Content starts
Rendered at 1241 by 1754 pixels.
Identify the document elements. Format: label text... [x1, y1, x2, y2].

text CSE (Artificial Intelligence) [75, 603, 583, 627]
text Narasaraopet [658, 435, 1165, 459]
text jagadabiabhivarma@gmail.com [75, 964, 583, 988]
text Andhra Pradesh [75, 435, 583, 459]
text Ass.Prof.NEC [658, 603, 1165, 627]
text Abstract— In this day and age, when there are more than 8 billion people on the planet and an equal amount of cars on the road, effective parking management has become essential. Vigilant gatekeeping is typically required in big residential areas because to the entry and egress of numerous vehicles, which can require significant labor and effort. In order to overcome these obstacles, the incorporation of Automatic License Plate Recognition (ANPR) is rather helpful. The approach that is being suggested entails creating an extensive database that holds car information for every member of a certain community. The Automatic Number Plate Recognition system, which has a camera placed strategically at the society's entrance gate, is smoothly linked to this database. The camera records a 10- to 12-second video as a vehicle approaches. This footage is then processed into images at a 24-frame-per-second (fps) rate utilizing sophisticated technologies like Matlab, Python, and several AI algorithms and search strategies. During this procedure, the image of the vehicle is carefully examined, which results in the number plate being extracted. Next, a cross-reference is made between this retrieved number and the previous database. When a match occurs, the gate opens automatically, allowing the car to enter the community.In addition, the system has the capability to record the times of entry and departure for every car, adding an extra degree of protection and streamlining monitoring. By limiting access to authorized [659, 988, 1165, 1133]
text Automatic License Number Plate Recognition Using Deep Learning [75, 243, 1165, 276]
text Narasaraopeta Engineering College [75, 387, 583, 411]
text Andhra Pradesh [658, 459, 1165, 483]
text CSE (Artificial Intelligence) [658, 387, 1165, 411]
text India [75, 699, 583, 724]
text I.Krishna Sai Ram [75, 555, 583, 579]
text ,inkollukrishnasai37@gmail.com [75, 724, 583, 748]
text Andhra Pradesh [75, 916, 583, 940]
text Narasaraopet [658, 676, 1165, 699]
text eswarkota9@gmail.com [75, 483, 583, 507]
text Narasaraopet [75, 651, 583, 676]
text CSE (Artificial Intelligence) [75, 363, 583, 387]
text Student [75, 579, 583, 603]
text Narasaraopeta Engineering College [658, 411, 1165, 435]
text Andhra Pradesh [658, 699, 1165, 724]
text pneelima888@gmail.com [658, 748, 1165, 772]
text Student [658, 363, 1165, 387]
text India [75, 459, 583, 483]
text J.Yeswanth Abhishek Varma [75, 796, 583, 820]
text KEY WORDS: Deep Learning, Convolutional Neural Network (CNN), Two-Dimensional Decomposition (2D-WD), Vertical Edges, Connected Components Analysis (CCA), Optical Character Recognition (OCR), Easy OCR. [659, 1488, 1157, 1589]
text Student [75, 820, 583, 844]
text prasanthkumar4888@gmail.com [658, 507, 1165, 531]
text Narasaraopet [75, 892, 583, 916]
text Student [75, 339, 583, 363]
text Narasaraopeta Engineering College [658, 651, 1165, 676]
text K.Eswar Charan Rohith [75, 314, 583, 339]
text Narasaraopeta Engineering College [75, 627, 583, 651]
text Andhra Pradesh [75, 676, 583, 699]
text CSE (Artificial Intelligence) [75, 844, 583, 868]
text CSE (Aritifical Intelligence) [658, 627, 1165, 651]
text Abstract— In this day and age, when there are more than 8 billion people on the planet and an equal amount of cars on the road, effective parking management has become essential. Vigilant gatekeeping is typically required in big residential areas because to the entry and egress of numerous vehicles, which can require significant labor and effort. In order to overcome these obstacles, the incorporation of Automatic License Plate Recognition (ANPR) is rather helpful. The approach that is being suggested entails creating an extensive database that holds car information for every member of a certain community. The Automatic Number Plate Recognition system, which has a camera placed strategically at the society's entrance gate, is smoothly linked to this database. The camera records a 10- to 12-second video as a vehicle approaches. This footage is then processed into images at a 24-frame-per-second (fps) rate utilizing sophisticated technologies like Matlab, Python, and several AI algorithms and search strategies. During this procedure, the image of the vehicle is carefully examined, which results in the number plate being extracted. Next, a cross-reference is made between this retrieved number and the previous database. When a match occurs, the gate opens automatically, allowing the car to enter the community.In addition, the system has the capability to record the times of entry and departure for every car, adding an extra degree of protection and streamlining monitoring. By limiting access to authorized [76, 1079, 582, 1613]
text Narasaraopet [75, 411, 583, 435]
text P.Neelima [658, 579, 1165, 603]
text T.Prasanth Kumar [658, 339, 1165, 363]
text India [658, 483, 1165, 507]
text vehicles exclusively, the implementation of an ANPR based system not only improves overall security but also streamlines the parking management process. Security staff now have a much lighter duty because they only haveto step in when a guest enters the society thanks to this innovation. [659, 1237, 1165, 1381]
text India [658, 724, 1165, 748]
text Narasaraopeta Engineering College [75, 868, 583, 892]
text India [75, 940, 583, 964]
Content ends
● ACTIVITY
Search the entries above for the string "Andhra", and report each line where it occurs.

● ANSWER TO THE PROBLEM
text Andhra Pradesh [75, 435, 583, 459]
text Andhra Pradesh [658, 459, 1165, 483]
text Andhra Pradesh [75, 916, 583, 940]
text Andhra Pradesh [658, 699, 1165, 724]
text Andhra Pradesh [75, 676, 583, 699]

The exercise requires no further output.